The Lake Wanapitei impact, which created the crater lake, was estimated to have been formed 37.2 ± 1.2 million years ago during the Eocene period. A 2003 study proposed that the crater itself is between three and four kilometres in diameter, while also proposing that it may have been formed by large scale faulting. Another study in 2006 compared the crater to the Popigai, Chesapeake Bay, Mistastin and Haughton impact craters.

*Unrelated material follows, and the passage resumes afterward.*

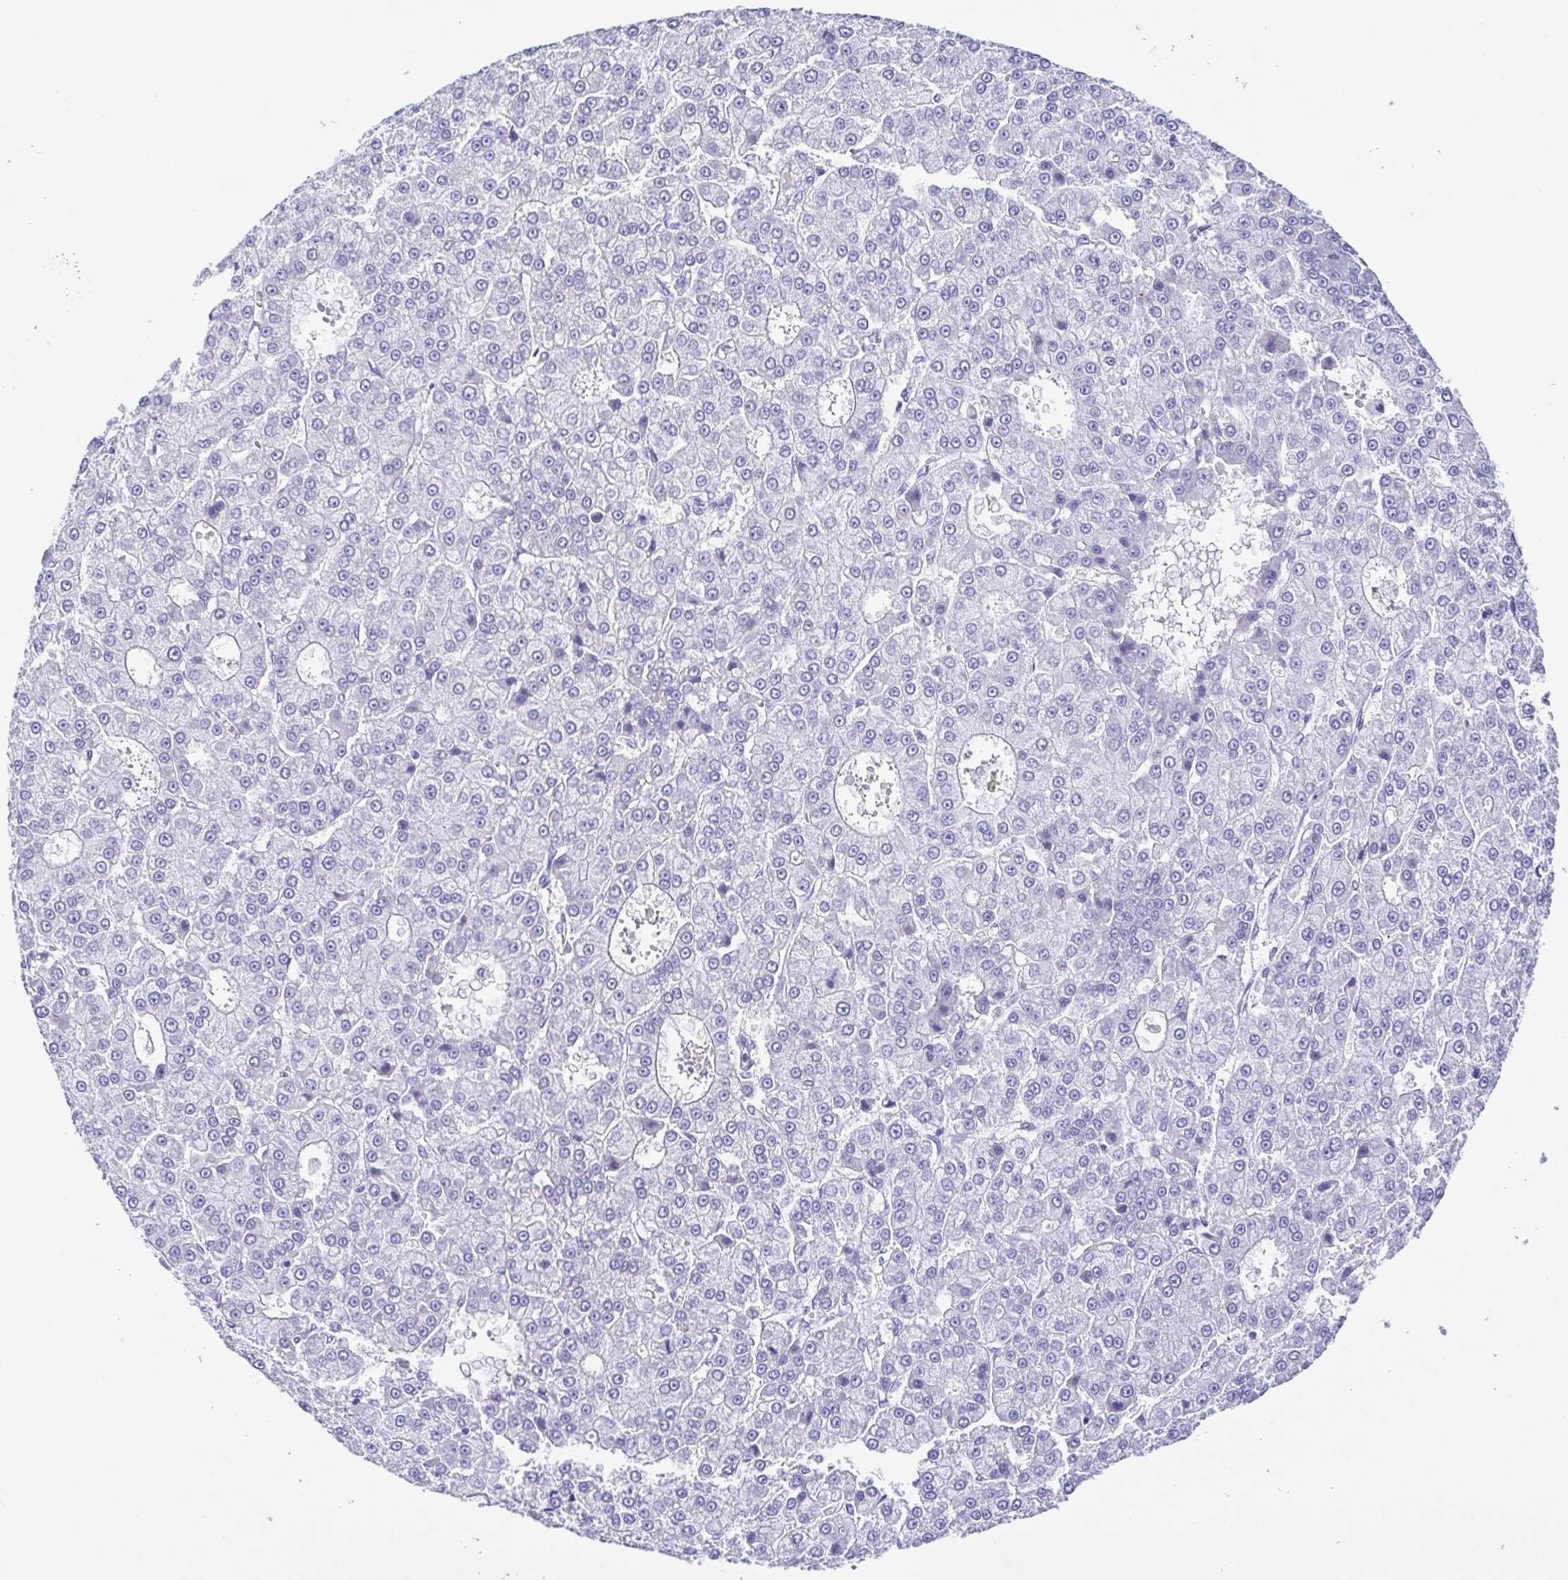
{"staining": {"intensity": "negative", "quantity": "none", "location": "none"}, "tissue": "liver cancer", "cell_type": "Tumor cells", "image_type": "cancer", "snomed": [{"axis": "morphology", "description": "Carcinoma, Hepatocellular, NOS"}, {"axis": "topography", "description": "Liver"}], "caption": "High magnification brightfield microscopy of liver cancer (hepatocellular carcinoma) stained with DAB (brown) and counterstained with hematoxylin (blue): tumor cells show no significant expression.", "gene": "CD72", "patient": {"sex": "male", "age": 70}}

The Wanapitei River flows through the lake, and the lake itself is located within the Lake Wanapitei Subwatershed of the Great Lakes Basin watershed. The subwatershed includes 174.6 km2 of forests, 148.44 km2 of lakes, and 28.86 km2 of wetlands. Within the subwatershed is the Wolf Lake Forest Reserve covering 40.99 km2 of old growth red pine forest. The reserve contains trees estimated to be around 300 years old.

== Human history ==
Lake Wanapitei is part of the traditional territory of the Wahnapitae First Nation, a signatory to the Robinsion Huron Treaty of 1850. The fur trade and later logging brought Europeans to the region, with the towns of Boland's Bay and Skead settled on its southern shore. In the 1960s, six RCMP officers drowned in the lake during a training exercise.

== Recreation ==
Wanapitei Provincial Park, a non-operating natural environment park, is located on the northern shore of the lake. The lake is a popular recreational area in the region, with activities including fishing, snowmobiling, and camping. The lake has 370 permanent residents and 180 seasonal residents on its shores, including islands.